── Data for analysis

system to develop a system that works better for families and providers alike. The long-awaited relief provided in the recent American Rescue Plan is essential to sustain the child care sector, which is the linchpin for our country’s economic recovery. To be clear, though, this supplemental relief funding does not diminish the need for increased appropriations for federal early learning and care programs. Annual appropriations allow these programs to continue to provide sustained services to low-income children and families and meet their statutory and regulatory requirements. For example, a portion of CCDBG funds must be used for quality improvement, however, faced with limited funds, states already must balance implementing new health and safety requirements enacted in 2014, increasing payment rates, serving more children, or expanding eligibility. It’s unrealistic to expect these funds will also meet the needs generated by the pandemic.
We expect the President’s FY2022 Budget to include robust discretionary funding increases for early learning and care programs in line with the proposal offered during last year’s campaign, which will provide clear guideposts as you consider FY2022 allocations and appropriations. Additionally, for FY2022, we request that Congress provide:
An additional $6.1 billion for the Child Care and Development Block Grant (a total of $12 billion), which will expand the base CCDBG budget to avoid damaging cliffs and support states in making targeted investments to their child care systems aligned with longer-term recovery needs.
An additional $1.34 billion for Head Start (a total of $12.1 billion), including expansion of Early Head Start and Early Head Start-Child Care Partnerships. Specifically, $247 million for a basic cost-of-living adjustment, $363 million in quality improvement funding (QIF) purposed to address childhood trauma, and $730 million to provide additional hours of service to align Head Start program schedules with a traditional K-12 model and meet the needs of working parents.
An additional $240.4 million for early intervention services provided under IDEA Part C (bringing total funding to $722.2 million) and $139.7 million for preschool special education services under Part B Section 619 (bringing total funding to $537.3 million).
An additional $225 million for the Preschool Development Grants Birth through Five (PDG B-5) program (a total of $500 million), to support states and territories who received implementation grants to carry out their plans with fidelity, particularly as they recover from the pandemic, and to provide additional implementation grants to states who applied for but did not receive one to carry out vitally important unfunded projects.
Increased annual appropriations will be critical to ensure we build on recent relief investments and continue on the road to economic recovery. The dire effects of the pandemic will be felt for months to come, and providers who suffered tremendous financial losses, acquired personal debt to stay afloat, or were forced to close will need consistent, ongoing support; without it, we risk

────

● **Task objective**: I'd like every record written out exactly as given.

● **Answer space**:
system to develop a system that works better for families and providers alike. The long-awaited relief provided in the recent American Rescue Plan is essential to sustain the child care sector, which is the linchpin for our country’s economic recovery. To be clear, though, this supplemental relief funding does not diminish the need for increased appropriations for federal early learning and care programs. Annual appropriations allow these programs to continue to provide sustained services to low-income children and families and meet their statutory and regulatory requirements. For example, a portion of CCDBG funds must be used for quality improvement, however, faced with limited funds, states already must balance implementing new health and safety requirements enacted in 2014, increasing payment rates, serving more children, or expanding eligibility. It’s unrealistic to expect these funds will also meet the needs generated by the pandemic.
We expect the President’s FY2022 Budget to include robust discretionary funding increases for early learning and care programs in line with the proposal offered during last year’s campaign, which will provide clear guideposts as you consider FY2022 allocations and appropriations. Additionally, for FY2022, we request that Congress provide:
An additional $6.1 billion for the Child Care and Development Block Grant (a total of $12 billion), which will expand the base CCDBG budget to avoid damaging cliffs and support states in making targeted investments to their child care systems aligned with longer-term recovery needs.
An additional $1.34 billion for Head Start (a total of $12.1 billion), including expansion of Early Head Start and Early Head Start-Child Care Partnerships. Specifically, $247 million for a basic cost-of-living adjustment, $363 million in quality improvement funding (QIF) purposed to address childhood trauma, and $730 million to provide additional hours of service to align Head Start program schedules with a traditional K-12 model and meet the needs of working parents.
An additional $240.4 million for early intervention services provided under IDEA Part C (bringing total funding to $722.2 million) and $139.7 million for preschool special education services under Part B Section 619 (bringing total funding to $537.3 million).
An additional $225 million for the Preschool Development Grants Birth through Five (PDG B-5) program (a total of $500 million), to support states and territories who received implementation grants to carry out their plans with fidelity, particularly as they recover from the pandemic, and to provide additional implementation grants to states who applied for but did not receive one to carry out vitally important unfunded projects.
Increased annual appropriations will be critical to ensure we build on recent relief investments and continue on the road to economic recovery. The dire effects of the pandemic will be felt for months to come, and providers who suffered tremendous financial losses, acquired personal debt to stay afloat, or were forced to close will need consistent, ongoing support; without it, we risk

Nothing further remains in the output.